Estado tem 35 mil hectares destinados ao cultivo de cítricos e presença em 44 municípios
Mato Grosso do Sul vive uma expansão acelerada da citricultura e já acumula mais de R$ 3 bilhões em investimentos privados no setor.
Com aproximadamente 35 mil hectares destinados ao cultivo de laranja e de outras frutas cítricas, o Estado se consolida como uma das novas fronteiras da atividade no País, atraindo grandes grupos empresariais e ampliando sua participação na diversificação do agronegócio.
A expansão dos pomares pode ser observada em diferentes regiões sul-mato-grossenses, principalmente na Costa Leste, onde a atividade avança sobre áreas antes ocupadas por pastagens. Parte dos plantios também está integrada a regiões de cultivo de eucalipto, formando novos polos produtivos.
Segundo dados apresentados pelo governo do Estado durante a ExpoCitros 2026, realizada em Cordeirópolis (SP), Mato Grosso do Sul já conta com mais de 13 milhões de mudas cítricas plantadas.
Atualmente, pelo menos seis grandes grupos do setor têm operações no Estado, entre eles Cutrale, Cambuí, Junqueira Rodas, Agroterena, Citrosuco, Cruzamento, Agro Hernandes e Agro GB.
Considerando que o custo médio de implantação de um pomar gira em torno de R$ 80 mil por hectare, os projetos em andamento já superam a marca de R$ 3 bilhões em investimentos.
O secretário-executivo de Desenvolvimento Econômico Sustentável da Secretaria de Estado de Meio Ambiente, Desenvolvimento, Ciência, Tecnologia e Inovação (Semadesc), Rogério Beretta, atribui o crescimento da atividade a uma combinação de incentivos, segurança jurídica e controle sanitário.
“MS se tornou um destino atrativo para o setor porque reúne incentivos, linhas de crédito e uma gestão eficiente da pressão sanitária. Além disso, temos áreas disponíveis para expansão, condições naturais favoráveis e um ambiente regulatório que oferece segurança para quem deseja investir”, afirmou.
EXPANSÃO
Dos cerca de 35 mil hectares destinados à citricultura, 26 mil hectares já estão implantados e outros 8,6 mil hectares encontram-se em fase de implantação.
O crescimento também é percebido no aumento das autorizações para produção de mudas emitidas pela Agência Estadual de Defesa Sanitária Animal e Vegetal (Iagro).
Hoje, a atividade está distribuída em 44 municípios de MS, formando um novo polo de produção cítrica no País.
De acordo com a Semadesc, a competitividade do Estado está baseada em três pilares: condições climáticas e de solo favoráveis à produção, segurança econômica para investidores e rigor técnico no controle fitossanitário.
O titular da Semadesc, Artur Falcette, afirmou que a expansão da citricultura integra a estratégia estadual de diversificação econômica.

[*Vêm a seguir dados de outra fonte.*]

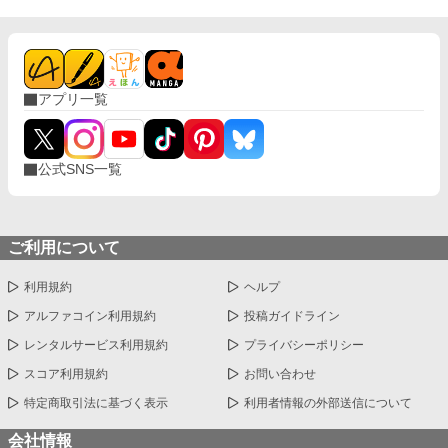
アプリ一覧
公式SNS一覧
ご利用について
利用規約
ヘルプ
アルファコイン利用規約
投稿ガイドライン
レンタルサービス利用規約
プライバシーポリシー
スコア利用規約
お問い合わせ
特定商取引法に基づく表示
利用者情報の外部送信について
会社情報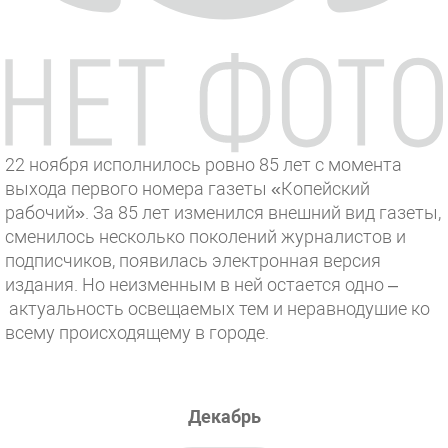
22 ноября исполнилось ровно 85 лет с момента
выхода первого номера газеты «Копейский
рабочий». За 85 лет изменился внешний вид газеты,
сменилось несколько поколений журналистов и
подписчиков, появилась электронная версия
издания. Но неизменным в ней остается одно –
актуальность освещаемых тем и неравнодушие ко
всему происходящему в городе.
Декабрь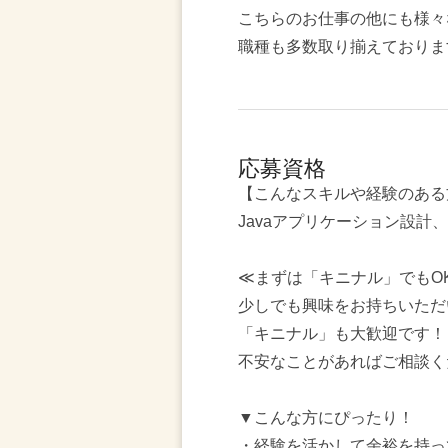
こちらのお仕事の他にも様々
職種も多数取り揃えておりま
応募資格
【こんなスキルや経験のある
Javaアプリケーション設計
≪まずは「キニナル」でもO
少しでも興味をお持ちいただ
「キニナル」も大歓迎です！
不安なことがあればご相談く
▼こんな方にぴったり！
・経験を活かして余裕を持っ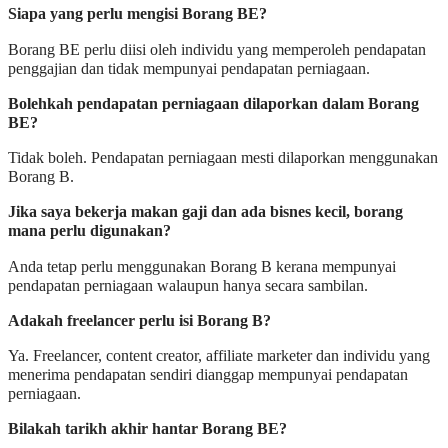
Siapa yang perlu mengisi Borang BE?
Borang BE perlu diisi oleh individu yang memperoleh pendapatan
penggajian dan tidak mempunyai pendapatan perniagaan.
Bolehkah pendapatan perniagaan dilaporkan dalam Borang
BE?
Tidak boleh. Pendapatan perniagaan mesti dilaporkan menggunakan
Borang B.
Jika saya bekerja makan gaji dan ada bisnes kecil, borang
mana perlu digunakan?
Anda tetap perlu menggunakan Borang B kerana mempunyai
pendapatan perniagaan walaupun hanya secara sambilan.
Adakah freelancer perlu isi Borang B?
Ya. Freelancer, content creator, affiliate marketer dan individu yang
menerima pendapatan sendiri dianggap mempunyai pendapatan
perniagaan.
Bilakah tarikh akhir hantar Borang BE?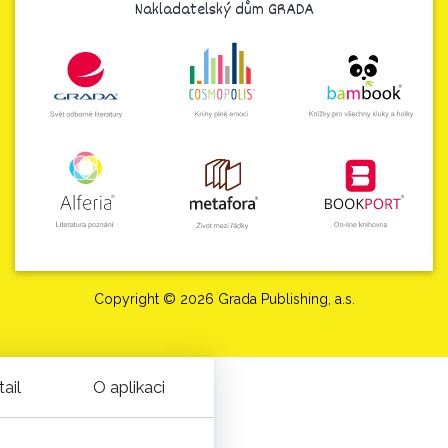
Nakladatelský dům GRADA
Copyright © 2026 Grada Publishing, a.s.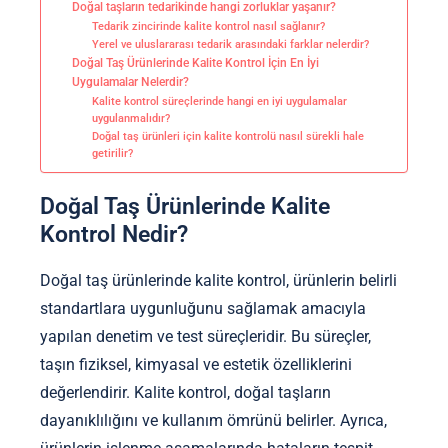
Doğal taşların tedarikinde hangi zorluklar yaşanır?
Tedarik zincirinde kalite kontrol nasıl sağlanır?
Yerel ve uluslararası tedarik arasındaki farklar nelerdir?
Doğal Taş Ürünlerinde Kalite Kontrol İçin En İyi
Uygulamalar Nelerdir?
Kalite kontrol süreçlerinde hangi en iyi uygulamalar
uygulanmalıdır?
Doğal taş ürünleri için kalite kontrolü nasıl sürekli hale
getirilir?
Doğal Taş Ürünlerinde Kalite
Kontrol Nedir?
Doğal taş ürünlerinde kalite kontrol, ürünlerin belirli
standartlara uygunluğunu sağlamak amacıyla
yapılan denetim ve test süreçleridir. Bu süreçler,
taşın fiziksel, kimyasal ve estetik özelliklerini
değerlendirir. Kalite kontrol, doğal taşların
dayanıklılığını ve kullanım ömrünü belirler. Ayrıca,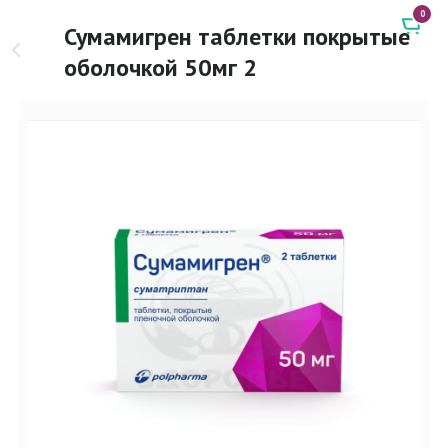
0
Сумамигрен таблетки покрытые
оболочкой 50мг 2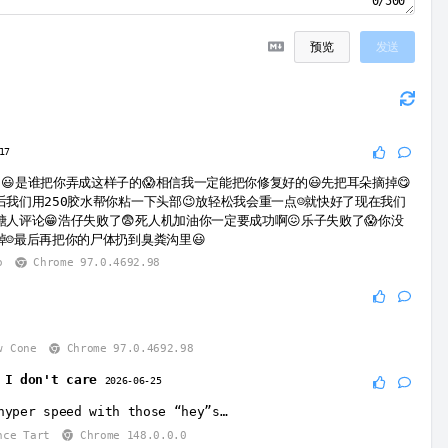
0/500
预览
发送
17
😃是谁把你弄成这样子的😱相信我一定能把你修复好的😃先把耳朵摘掉😋
后我们用250胶水帮你粘一下头部😉放轻松我会重一点☺️就快好了现在我们
人评论😁浩仔失败了😨死人机加油你一定要成功啊😖乐子失败了😱你没
掉☺️最后再把你的尸体扔到臭粪沟里😃
o
Chrome 97.0.4692.98
w Cone
Chrome 97.0.4692.98
w I don't care
2026-06-25
hyper speed with those “hey”s…
nce Tart
Chrome 148.0.0.0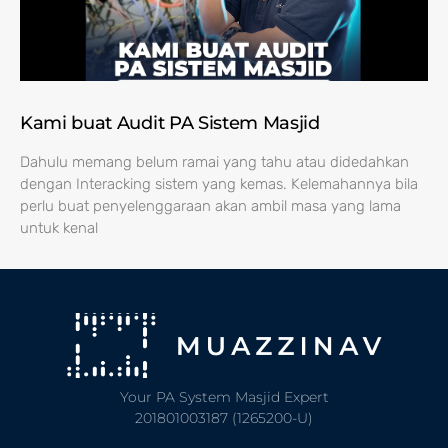
Kami buat Audit PA Sistem Masjid
Dahulu memang belum ramai yang tahu atau didedahkan
dengan Interacking sistem yang kemas. Kelemahannya bila
perlu buat penyelenggaraan akan ambil masa yang lama
untuk kenal
Your PA System Masjid Expert
201801003187 (1265200-U)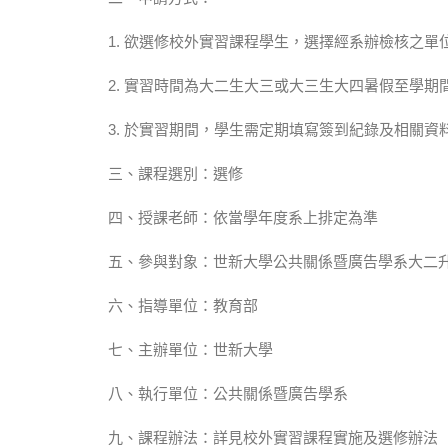
1. 欲選修校外實習課程學生，選擇經系辦檢核之
2. 實習時間為大二生大三或大三生大四暑假至學期
3. 於實習期間，學生需定期填寫簽到紀錄及相關
三、課程選別：選修
四、授課老師：依當學年度系上排定為準
五、參與對象：世新大學公共關係暨廣告學系大二
六、指導單位：教育部
七、主辦單位：世新大學
八、執行單位：公共關係暨廣告學系
九、課程辦法：詳見校外實習課程實施及選修辦法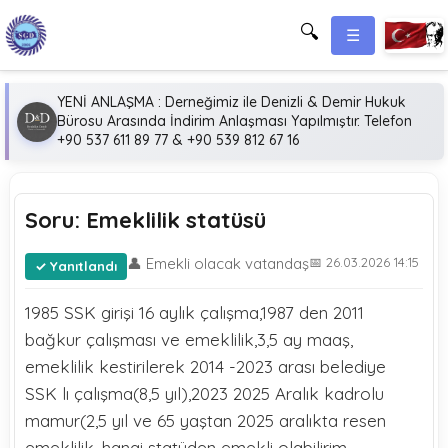
🔍
☰
YENİ ANLAŞMA : Derneğimiz ile Denizli & Demir Hukuk
Bürosu Arasında İndirim Anlaşması Yapılmıştır. Telefon
+90 537 611 89 77 & +90 539 812 67 16
Soru: Emeklilik statüsü
👤 Emekli olacak vatandaş
📅 26.03.2026 14:15
Yanıtlandı
1985 SSK girişi 16 aylık çalışma,1987 den 2011
bağkur çalışması ve emeklilik,3,5 ay maaş,
emeklilik kestirilerek 2014 -2023 arası belediye
SSK lı çalışma(8,5 yıl),2023 2025 Aralık kadrolu
mamur(2,5 yıl ve 65 yaştan 2025 aralıkta resen
emeklilik, hangi statüden emekli olabilirim.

“Estamos estruturando Mato Grosso do Sul para ser referência nacional na citricultura, com planejamento, segurança jurídica, defesa sanitária eficiente e políticas públicas que garantam competitividade ao produtor e confiança ao investidor”, declarou.
Além das condições produtivas, o governo aposta na localização estratégica do Estado para ampliar a atração de investimentos.
A proximidade dos polos de processamento, a malha rodoviária e a disponibilidade de áreas para expansão são apontadas como vantagens competitivas.
Outro diferencial destacado pelo Executivo estadual é a Rota Bioceânica, corredor logístico que ligará o Brasil aos portos do norte do Chile e facilitará o acesso a mercados da Ásia e da Costa Oeste dos Estados Unidos.
Segundo Falcette, a nova rota poderá reduzir em até 16 dias o tempo de transporte de produtos destinados à exportação.
“A infraestrutura está avançando com a conclusão de obras e a ampliação das conexões logísticas. Isso cria novas oportunidades para produtos de maior valor agregado e fortalece a competitividade do Estado”.
DIVERSIFICAÇÃO
Para o governo estadual, o avanço da citricultura representa mais um capítulo do processo de diversificação da economia sul-mato-grossense, tradicionalmente baseada na soja e na pecuária.
Segundo Falcette, mais de 5 milhões de hectares de áreas degradadas passaram a ser ocupados por novas atividades produtivas nos últimos 15 anos, ampliando a geração de riqueza e empregos no campo.
“Nossa proposta é mostrar Mato Grosso do Sul como uma área segura para produzir, com foco em sustentabilidade, proteção sanitária, incentivos econômicos e desburocratização. Queremos consolidar o Estado como referência nacional no desenvolvimento agrícola sustentável”, concluiu.